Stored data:
-------

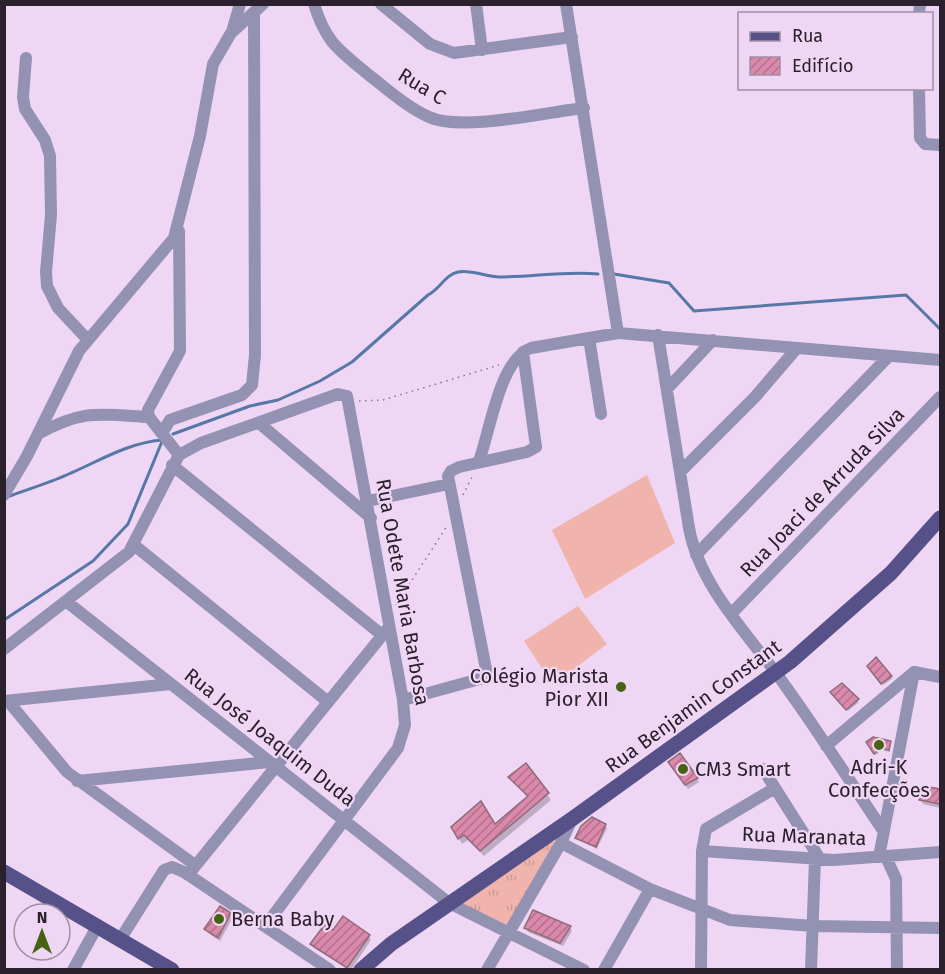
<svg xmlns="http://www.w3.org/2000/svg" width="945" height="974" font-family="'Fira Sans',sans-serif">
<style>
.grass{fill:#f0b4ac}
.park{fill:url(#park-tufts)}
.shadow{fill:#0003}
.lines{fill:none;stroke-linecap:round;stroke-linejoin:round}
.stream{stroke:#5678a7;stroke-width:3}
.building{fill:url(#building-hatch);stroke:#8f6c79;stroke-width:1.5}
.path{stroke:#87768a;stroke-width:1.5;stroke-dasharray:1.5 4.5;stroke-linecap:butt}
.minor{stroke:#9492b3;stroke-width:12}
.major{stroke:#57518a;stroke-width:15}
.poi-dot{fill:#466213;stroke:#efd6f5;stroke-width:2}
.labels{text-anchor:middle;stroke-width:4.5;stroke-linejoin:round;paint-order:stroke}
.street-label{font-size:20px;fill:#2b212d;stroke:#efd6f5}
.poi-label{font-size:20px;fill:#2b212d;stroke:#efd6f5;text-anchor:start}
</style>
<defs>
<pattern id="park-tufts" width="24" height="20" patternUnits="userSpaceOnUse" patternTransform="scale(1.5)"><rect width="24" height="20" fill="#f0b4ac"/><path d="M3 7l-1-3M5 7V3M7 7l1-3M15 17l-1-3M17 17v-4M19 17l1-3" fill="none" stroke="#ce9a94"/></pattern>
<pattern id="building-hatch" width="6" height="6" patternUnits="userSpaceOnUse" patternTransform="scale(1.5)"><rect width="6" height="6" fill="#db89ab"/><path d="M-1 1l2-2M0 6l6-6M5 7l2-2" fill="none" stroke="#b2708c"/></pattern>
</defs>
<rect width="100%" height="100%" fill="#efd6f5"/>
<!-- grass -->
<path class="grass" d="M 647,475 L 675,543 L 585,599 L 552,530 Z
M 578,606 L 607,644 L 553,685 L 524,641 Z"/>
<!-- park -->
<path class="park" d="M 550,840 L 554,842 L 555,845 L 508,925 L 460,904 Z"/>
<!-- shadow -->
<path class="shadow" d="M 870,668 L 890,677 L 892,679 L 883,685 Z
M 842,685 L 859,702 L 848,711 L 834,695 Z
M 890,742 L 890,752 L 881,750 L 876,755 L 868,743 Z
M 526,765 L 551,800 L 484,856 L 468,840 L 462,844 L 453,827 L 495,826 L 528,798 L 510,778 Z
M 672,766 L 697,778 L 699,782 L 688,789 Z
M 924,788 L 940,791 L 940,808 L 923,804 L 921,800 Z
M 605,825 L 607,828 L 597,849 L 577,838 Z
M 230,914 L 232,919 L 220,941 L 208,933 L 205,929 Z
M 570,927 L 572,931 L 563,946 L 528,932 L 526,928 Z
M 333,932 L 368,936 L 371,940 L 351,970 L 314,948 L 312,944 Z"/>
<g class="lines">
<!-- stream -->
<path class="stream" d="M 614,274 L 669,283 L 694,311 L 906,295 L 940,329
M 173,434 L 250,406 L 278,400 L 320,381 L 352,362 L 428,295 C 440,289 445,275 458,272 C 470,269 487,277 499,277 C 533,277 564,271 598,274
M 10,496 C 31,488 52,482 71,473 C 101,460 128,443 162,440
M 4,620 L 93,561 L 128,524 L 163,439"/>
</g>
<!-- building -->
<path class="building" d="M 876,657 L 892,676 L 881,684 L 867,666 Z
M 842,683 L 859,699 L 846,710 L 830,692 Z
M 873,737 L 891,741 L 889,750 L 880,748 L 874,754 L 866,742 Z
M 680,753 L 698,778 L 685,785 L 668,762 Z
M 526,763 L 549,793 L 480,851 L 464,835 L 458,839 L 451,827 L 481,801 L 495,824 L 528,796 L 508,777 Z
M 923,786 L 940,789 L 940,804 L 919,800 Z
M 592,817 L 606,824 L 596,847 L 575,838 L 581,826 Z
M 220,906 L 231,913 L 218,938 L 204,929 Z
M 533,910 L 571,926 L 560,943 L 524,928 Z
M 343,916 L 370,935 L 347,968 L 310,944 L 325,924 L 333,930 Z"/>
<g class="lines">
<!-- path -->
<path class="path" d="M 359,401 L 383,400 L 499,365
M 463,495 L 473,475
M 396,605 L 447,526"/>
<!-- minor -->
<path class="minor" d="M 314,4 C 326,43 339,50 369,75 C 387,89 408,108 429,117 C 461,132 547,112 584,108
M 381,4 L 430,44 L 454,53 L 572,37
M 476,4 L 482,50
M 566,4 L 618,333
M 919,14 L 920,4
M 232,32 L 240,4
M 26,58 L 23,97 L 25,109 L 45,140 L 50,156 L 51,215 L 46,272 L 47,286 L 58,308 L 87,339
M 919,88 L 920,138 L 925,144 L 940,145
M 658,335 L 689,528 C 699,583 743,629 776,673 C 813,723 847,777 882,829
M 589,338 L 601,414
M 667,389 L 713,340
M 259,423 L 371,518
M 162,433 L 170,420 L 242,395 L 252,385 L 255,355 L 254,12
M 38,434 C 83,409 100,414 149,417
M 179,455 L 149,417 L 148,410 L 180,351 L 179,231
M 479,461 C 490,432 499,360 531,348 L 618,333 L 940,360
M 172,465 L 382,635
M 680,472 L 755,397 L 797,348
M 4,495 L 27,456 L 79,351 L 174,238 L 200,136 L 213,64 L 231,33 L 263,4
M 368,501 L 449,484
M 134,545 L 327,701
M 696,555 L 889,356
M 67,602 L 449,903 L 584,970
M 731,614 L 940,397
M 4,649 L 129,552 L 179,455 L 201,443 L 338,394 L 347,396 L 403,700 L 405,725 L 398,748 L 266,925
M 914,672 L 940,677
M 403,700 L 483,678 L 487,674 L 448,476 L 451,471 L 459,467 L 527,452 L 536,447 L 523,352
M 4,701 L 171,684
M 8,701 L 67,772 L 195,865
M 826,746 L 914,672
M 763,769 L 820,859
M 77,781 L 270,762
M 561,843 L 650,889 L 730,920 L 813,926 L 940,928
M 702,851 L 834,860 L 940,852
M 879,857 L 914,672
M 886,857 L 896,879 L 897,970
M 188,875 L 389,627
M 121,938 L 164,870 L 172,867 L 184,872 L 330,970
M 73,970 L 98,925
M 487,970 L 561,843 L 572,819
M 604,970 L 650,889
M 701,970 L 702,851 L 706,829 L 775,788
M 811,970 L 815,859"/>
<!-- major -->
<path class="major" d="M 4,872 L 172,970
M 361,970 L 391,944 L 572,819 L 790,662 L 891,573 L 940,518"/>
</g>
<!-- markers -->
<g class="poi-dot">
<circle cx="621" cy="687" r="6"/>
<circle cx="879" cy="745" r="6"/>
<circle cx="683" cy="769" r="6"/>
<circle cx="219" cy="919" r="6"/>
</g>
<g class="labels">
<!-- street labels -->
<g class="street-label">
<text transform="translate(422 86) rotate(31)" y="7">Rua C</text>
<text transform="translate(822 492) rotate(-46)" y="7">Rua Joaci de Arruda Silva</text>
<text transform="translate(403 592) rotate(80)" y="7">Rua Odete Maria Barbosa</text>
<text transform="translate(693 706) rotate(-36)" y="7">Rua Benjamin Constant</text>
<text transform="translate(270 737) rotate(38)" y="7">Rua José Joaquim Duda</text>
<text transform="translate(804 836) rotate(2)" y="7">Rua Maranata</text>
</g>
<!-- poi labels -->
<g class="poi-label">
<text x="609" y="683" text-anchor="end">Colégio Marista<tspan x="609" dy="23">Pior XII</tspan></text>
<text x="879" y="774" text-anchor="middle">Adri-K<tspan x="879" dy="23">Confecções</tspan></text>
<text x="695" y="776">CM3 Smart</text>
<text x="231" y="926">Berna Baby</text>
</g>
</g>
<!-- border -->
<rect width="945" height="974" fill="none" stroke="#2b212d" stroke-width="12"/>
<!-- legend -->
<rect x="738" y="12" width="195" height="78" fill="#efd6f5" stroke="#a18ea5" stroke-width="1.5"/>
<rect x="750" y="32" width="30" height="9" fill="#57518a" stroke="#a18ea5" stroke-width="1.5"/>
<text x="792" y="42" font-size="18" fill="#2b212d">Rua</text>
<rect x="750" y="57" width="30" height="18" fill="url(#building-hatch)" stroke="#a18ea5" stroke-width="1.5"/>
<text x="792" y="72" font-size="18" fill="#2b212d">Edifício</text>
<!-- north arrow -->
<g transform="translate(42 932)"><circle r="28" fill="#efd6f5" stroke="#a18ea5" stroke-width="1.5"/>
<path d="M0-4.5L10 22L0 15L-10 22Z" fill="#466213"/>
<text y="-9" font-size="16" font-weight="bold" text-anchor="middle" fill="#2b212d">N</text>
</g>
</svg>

-------

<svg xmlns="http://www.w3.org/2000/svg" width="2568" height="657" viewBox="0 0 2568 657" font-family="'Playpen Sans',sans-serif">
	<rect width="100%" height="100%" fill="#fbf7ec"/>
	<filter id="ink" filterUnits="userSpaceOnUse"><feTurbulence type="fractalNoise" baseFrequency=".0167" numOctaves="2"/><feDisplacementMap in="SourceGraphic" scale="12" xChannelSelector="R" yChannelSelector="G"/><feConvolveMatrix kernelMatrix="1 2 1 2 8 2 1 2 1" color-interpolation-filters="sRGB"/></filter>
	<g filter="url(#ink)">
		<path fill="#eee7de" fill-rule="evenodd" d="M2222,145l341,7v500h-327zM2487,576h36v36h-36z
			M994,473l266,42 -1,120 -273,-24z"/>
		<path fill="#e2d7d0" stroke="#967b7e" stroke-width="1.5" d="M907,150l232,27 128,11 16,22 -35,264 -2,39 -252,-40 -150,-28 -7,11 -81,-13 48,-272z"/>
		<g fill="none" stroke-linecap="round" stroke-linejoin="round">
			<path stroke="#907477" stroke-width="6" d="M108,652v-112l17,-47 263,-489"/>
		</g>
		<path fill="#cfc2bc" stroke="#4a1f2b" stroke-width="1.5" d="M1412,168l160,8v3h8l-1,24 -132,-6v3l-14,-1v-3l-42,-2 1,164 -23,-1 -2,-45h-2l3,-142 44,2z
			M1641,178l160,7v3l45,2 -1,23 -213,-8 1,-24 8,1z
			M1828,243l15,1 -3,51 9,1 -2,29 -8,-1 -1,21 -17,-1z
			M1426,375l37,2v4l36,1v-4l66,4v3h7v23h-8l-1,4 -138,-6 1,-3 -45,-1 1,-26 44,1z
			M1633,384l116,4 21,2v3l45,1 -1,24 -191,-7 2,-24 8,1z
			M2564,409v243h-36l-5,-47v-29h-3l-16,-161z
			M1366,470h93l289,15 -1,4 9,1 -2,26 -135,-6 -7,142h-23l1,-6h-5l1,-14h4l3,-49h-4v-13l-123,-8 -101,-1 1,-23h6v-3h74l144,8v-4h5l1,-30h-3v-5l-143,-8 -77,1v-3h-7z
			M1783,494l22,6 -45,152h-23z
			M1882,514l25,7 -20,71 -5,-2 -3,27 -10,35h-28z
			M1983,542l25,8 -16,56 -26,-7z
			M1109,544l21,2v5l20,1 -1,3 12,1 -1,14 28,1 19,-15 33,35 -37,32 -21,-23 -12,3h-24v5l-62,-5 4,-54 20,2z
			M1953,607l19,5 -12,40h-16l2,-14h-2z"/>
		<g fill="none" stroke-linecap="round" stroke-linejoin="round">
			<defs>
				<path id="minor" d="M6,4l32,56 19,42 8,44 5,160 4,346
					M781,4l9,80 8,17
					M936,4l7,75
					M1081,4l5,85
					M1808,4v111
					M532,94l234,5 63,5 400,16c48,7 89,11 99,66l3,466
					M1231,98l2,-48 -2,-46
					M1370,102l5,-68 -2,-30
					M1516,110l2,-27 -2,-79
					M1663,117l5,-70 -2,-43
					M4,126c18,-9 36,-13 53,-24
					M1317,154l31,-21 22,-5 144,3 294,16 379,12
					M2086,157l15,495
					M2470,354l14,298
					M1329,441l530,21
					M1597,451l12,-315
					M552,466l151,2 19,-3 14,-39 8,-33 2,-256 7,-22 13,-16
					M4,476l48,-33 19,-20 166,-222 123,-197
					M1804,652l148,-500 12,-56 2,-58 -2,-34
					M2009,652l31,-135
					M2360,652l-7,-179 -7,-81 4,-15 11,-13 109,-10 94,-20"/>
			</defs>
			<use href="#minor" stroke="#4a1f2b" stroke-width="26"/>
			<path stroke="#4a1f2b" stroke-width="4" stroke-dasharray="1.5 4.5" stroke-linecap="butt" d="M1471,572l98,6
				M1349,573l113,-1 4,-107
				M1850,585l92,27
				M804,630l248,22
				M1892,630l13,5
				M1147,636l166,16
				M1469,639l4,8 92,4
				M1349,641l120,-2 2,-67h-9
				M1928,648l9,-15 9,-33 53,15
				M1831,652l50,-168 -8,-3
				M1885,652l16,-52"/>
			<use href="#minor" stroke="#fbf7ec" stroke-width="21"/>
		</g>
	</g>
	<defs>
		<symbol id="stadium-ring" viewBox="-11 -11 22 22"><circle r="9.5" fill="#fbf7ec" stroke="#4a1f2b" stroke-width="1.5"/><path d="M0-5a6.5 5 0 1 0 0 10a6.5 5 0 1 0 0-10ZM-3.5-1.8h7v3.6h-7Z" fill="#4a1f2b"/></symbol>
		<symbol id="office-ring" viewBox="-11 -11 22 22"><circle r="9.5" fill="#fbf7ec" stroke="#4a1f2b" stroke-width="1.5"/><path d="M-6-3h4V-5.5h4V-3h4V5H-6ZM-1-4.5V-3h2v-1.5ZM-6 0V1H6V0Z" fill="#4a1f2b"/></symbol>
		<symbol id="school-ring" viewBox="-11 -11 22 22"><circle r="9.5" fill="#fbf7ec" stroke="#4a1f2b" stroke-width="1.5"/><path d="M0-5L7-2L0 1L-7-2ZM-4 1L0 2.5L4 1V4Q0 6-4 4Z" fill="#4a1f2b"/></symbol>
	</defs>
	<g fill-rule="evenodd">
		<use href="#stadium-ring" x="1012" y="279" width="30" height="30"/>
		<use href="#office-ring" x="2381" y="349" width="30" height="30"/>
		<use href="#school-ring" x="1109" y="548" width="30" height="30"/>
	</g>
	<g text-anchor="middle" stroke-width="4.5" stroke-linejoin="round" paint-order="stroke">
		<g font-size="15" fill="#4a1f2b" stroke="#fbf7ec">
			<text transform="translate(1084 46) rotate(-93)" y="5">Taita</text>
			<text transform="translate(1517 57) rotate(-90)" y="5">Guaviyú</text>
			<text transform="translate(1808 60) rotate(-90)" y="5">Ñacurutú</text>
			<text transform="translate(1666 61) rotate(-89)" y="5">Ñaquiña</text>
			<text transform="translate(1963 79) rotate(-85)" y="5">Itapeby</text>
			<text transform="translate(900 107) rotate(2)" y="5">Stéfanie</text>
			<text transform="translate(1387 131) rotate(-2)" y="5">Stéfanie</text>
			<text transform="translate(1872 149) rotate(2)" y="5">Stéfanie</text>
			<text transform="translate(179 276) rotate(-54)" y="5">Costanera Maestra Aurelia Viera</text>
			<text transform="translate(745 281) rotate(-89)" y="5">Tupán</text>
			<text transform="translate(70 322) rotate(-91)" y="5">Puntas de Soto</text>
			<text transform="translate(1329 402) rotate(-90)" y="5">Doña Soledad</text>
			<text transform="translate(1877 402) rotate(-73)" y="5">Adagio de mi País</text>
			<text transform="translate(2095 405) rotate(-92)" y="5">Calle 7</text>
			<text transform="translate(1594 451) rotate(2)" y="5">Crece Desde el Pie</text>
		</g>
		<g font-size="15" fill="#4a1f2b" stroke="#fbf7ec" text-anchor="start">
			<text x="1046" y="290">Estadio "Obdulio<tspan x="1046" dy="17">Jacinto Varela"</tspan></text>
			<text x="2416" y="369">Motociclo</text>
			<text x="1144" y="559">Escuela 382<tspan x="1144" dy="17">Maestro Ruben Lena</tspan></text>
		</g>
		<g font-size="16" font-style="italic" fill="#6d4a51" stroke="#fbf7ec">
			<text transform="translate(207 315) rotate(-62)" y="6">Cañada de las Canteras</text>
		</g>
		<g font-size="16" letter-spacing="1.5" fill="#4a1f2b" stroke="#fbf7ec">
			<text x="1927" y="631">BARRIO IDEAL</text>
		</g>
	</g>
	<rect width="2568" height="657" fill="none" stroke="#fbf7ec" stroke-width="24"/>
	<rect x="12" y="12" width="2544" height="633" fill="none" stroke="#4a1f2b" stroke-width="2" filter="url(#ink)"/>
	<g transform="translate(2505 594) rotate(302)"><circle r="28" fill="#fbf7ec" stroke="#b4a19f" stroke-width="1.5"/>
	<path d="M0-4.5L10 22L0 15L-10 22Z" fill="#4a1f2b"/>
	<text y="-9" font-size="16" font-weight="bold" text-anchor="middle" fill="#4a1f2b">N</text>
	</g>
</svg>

-------

TASK TO CARRY OUT: The answer is the lines above between the line holding "M1804,652l148,-500 12,-56 2,-58 -2,-34" and the line holding "M1831,652l50,-168 -8,-3", inclusive, each written out exactly, and no others.

EXERCISE SOLUTION:
					M1804,652l148,-500 12,-56 2,-58 -2,-34
					M2009,652l31,-135
					M2360,652l-7,-179 -7,-81 4,-15 11,-13 109,-10 94,-20"/>
			</defs>
			<use href="#minor" stroke="#4a1f2b" stroke-width="26"/>
			<path stroke="#4a1f2b" stroke-width="4" stroke-dasharray="1.5 4.5" stroke-linecap="butt" d="M1471,572l98,6
				M1349,573l113,-1 4,-107
				M1850,585l92,27
				M804,630l248,22
				M1892,630l13,5
				M1147,636l166,16
				M1469,639l4,8 92,4
				M1349,641l120,-2 2,-67h-9
				M1928,648l9,-15 9,-33 53,15
				M1831,652l50,-168 -8,-3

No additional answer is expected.